This silent
resistance frightened Marie and she drew back quietly.
Then the doctor came, took Toni by the hand and went out followed by the
sexton.
Poor Toni's appearance had made a great impression on the children. They
had become perfectly quiet.
Later when they had gone to bed and the two women were sitting alone
together, the doctor came back again.

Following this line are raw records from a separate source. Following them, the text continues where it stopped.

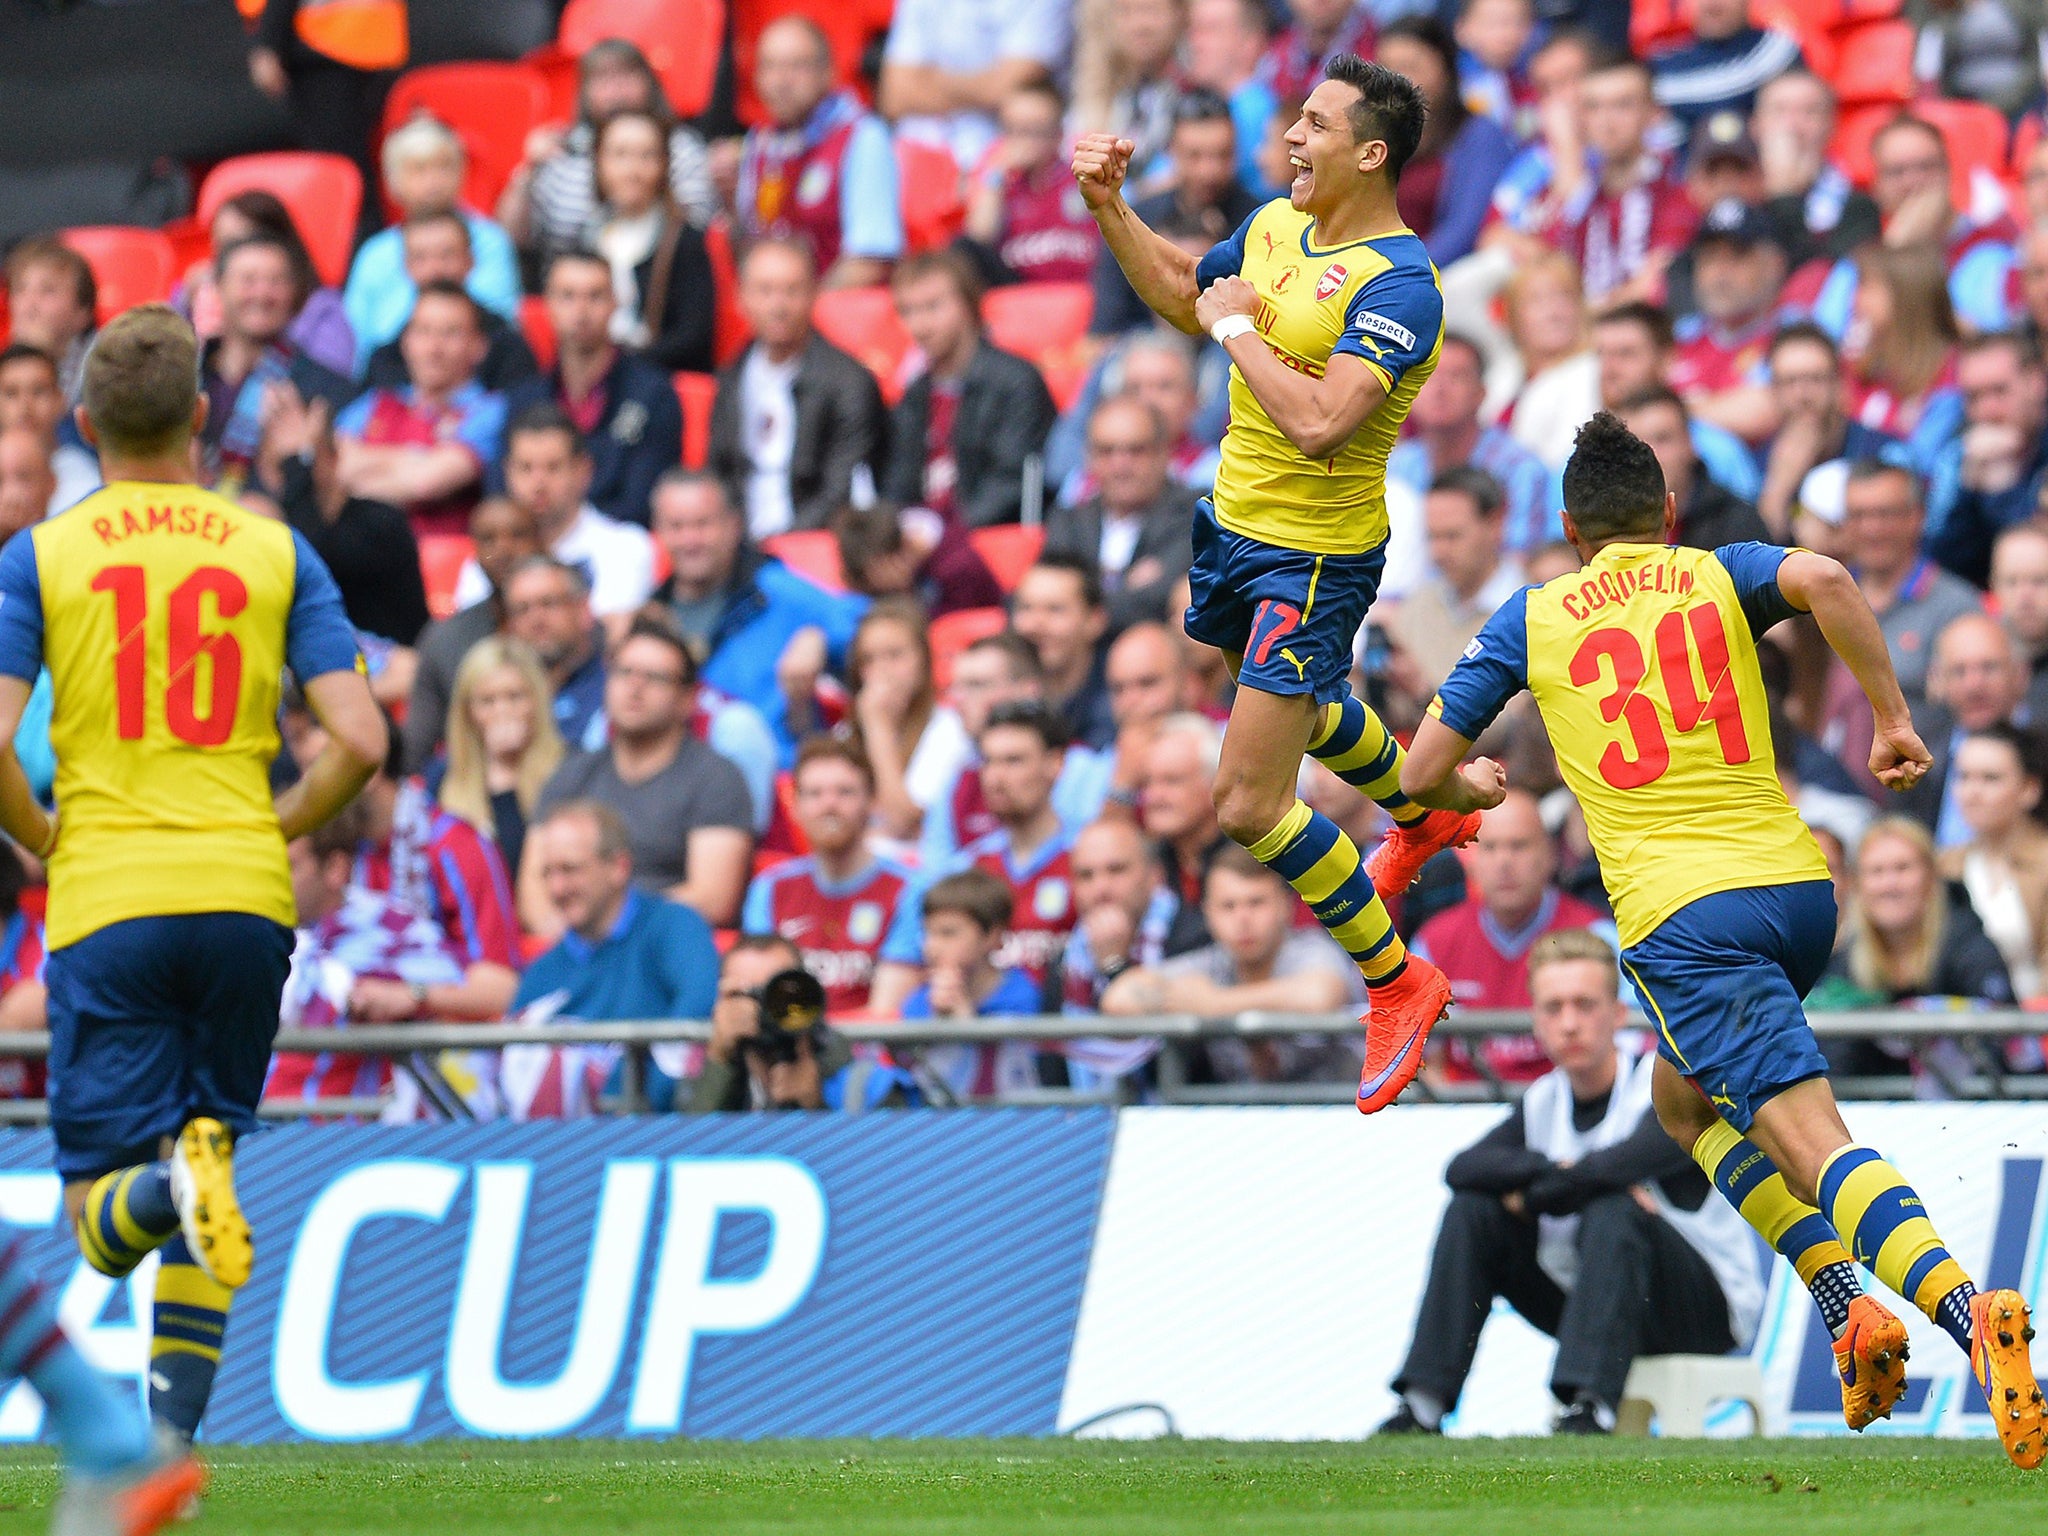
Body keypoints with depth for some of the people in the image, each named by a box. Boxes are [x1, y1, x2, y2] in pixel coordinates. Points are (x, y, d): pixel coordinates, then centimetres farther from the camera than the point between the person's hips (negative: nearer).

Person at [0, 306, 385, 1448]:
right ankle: (172, 1438, 9)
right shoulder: (277, 553, 7)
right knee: (209, 1140, 16)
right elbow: (361, 741, -1)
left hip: (106, 898, -2)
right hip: (245, 898, 2)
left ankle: (173, 1182, -35)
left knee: (102, 1217, 0)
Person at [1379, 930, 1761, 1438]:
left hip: (1707, 1312, -6)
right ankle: (1422, 1406, -15)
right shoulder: (1544, 1101, 5)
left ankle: (1590, 1411, -46)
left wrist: (1529, 1195, -15)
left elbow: (1623, 1163, -32)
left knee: (1612, 1215, -34)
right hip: (1584, 1297, 6)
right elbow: (1463, 1168, -10)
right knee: (1471, 1212, -7)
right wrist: (1556, 1172, -26)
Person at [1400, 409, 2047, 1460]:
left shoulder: (1530, 622, 14)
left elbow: (1423, 774, 14)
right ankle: (1853, 1306, 9)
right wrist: (1893, 719, -3)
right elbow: (1822, 581, -9)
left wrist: (1473, 788, 37)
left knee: (1812, 1143, -15)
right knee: (1684, 1097, 27)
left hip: (1680, 911, -4)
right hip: (1799, 882, 4)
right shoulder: (1718, 577, 15)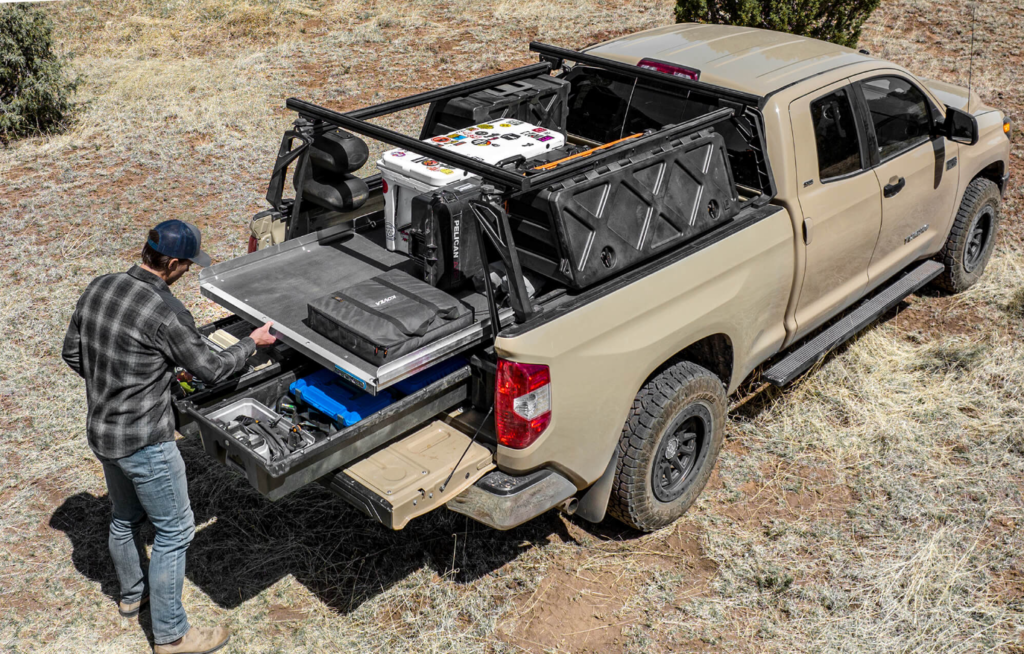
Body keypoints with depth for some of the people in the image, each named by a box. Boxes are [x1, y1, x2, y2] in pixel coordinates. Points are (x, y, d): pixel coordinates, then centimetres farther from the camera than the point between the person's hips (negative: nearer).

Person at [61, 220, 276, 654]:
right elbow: (211, 369, -14)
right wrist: (252, 342, 1)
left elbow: (72, 353, 9)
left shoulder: (98, 288, -2)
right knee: (174, 531, 6)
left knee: (126, 516, 28)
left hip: (101, 432, 8)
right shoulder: (166, 312, -25)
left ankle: (132, 594, 50)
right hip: (144, 442, -8)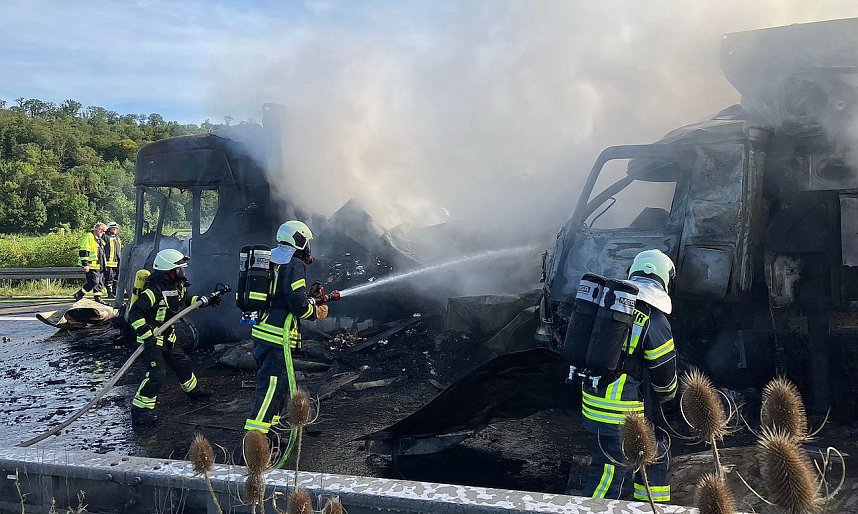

In reply to their urgent questions
he informed them about all that the sexton had told him concerning Toni's
illness and his life with his mother, and that no one had ever noticed
anything wrong with the boy before, only he had always been a quiet,
gentle child and more slenderly built than any of the other village
children.
The women asked how he had come into this condition in the summer up on
the beautiful mountain, and the doctor explained that it was not so
strange, if one knew how terrible the thunder storms were up in the
mountains. "Besides," he concluded, "a delicate child, such as this boy,
all alone without a human being near, for whole weeks, even months long,
without hearing a word spoken, might well be so terrified through fear and
horror in the awful loneliness that he would become wholly benumbed."
Then the lady from Geneva, who took an unusual interest in poor Toni's
fate, exclaimed in great excitement:
"How can a mother allow such a thing to happen to her child! It is wholly
inconceivable, quite incomprehensible!"
"You really can have no idea," replied the doctor soothingly, "what poor
mothers are obliged to let happen to their children.